Orfini is an experimental 7 billion parameter model developed by NewstaR, created by merging the weights and architectures of three distinct foundation models: stabilityai/StableBeluga-7B, pankajmathur/orca_mini_v3_7b, and AIDC-ai-business/Marcoroni-7B. This model was constructed using a custom merging technique, with no additional fine-tuning performed post-merge.

Key Characteristics & Purpose

  • Experimental Nature: Primarily intended for testing and research to understand the effects of model merging.
  • Foundation Models: Inherits characteristics and potential biases from its constituent models, which were trained on datasets like COT, Niv2, t0, FLAN2021, Dolphin, and OpenOrca.
  • Untested Capabilities: As a newly merged model, its specific capabilities and limitations are currently unknown and require extensive evaluation.

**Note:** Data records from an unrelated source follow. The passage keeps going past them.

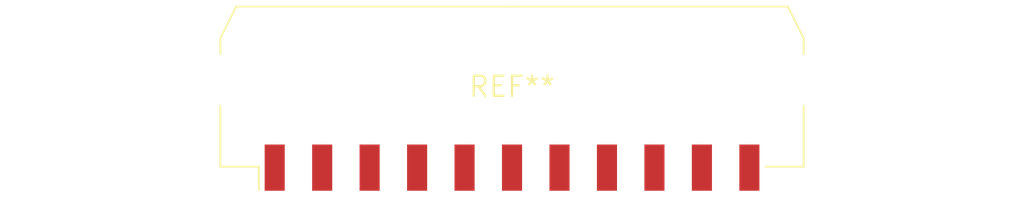
<source format=kicad_pcb>
(kicad_pcb (version 20240108) (generator pcbnew)

  (general
    (thickness 1.6)
  )

  (paper "A4")
  (layers
    (0 "F.Cu" signal)
    (31 "B.Cu" signal)
    (32 "B.Adhes" user "B.Adhesive")
    (33 "F.Adhes" user "F.Adhesive")
    (34 "B.Paste" user)
    (35 "F.Paste" user)
    (36 "B.SilkS" user "B.Silkscreen")
    (37 "F.SilkS" user "F.Silkscreen")
    (38 "B.Mask" user)
    (39 "F.Mask" user)
    (40 "Dwgs.User" user "User.Drawings")
    (41 "Cmts.User" user "User.Comments")
    (42 "Eco1.User" user "User.Eco1")
    (43 "Eco2.User" user "User.Eco2")
    (44 "Edge.Cuts" user)
    (45 "Margin" user)
    (46 "B.CrtYd" user "B.Courtyard")
    (47 "F.CrtYd" user "F.Courtyard")
    (48 "B.Fab" user)
    (49 "F.Fab" user)
    (50 "User.1" user)
    (51 "User.2" user)
    (52 "User.3" user)
    (53 "User.4" user)
    (54 "User.5" user)
    (55 "User.6" user)
    (56 "User.7" user)
    (57 "User.8" user)
    (58 "User.9" user)
  )

  (setup
    (pad_to_mask_clearance 0)
    (pcbplotparams
      (layerselection 0x00010fc_ffffffff)
      (plot_on_all_layers_selection 0x0000000_00000000)
      (disableapertmacros false)
      (usegerberextensions false)
      (usegerberattributes false)
      (usegerberadvancedattributes false)
      (creategerberjobfile false)
      (dashed_line_dash_ratio 12.000000)
      (dashed_line_gap_ratio 3.000000)
      (svgprecision 4)
      (plotframeref false)
      (viasonmask false)
      (mode 1)
      (useauxorigin false)
      (hpglpennumber 1)
      (hpglpenspeed 20)
      (hpglpendiameter 15.000000)
      (dxfpolygonmode false)
      (dxfimperialunits false)
      (dxfusepcbnewfont false)
      (psnegative false)
      (psa4output false)
      (plotreference false)
      (plotvalue false)
      (plotinvisibletext false)
      (sketchpadsonfab false)
      (subtractmaskfromsilk false)
      (outputformat 1)
      (mirror false)
      (drillshape 1)
      (scaleselection 1)
      (outputdirectory "")
    )
  )

  (net 0 "")

  (footprint "Molex_Micro-Fit_3.0_43650-1110_1x11-1MP_P3.00mm_Horizontal" (layer "F.Cu") (at 0 0))

)

</source>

Limitations and Considerations

Due to its experimental status, Orfini presents several limitations:

  • Potential Instability: Merging diverse architectures may lead to unpredictable behavior.
  • Compounded Biases: It may exhibit biases and issues present in all three original foundation models.
  • Performance Variability: Performance on various tasks might be decreased compared to its individual foundation models.

Orfini is not recommended for production systems or public-facing content generation. Ethical use is paramount, given its untested nature and potential for unreliable or biased outputs.